→ **Job**:
The answer is one number: how many lines in the data below hold "ducted".

Transcribed page contents
↓↓↓

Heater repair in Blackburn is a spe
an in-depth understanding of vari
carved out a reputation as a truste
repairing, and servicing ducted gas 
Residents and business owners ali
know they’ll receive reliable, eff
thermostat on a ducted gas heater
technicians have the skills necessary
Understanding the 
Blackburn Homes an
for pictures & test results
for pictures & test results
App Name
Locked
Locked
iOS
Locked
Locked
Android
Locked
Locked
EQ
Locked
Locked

↑↑↑
↓↓↓

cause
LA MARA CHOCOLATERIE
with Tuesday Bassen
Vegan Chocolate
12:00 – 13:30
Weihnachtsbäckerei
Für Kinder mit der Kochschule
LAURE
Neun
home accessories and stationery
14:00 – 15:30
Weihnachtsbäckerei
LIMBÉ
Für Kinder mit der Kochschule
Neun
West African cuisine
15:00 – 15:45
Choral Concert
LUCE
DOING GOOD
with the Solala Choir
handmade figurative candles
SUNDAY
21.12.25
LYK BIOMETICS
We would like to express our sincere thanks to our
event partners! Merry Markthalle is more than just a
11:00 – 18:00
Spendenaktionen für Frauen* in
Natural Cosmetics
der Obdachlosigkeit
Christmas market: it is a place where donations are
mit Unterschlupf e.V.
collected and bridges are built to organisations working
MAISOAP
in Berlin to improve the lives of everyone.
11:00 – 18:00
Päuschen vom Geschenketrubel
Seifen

↑↑↑

→ **Result of this exercise**:
2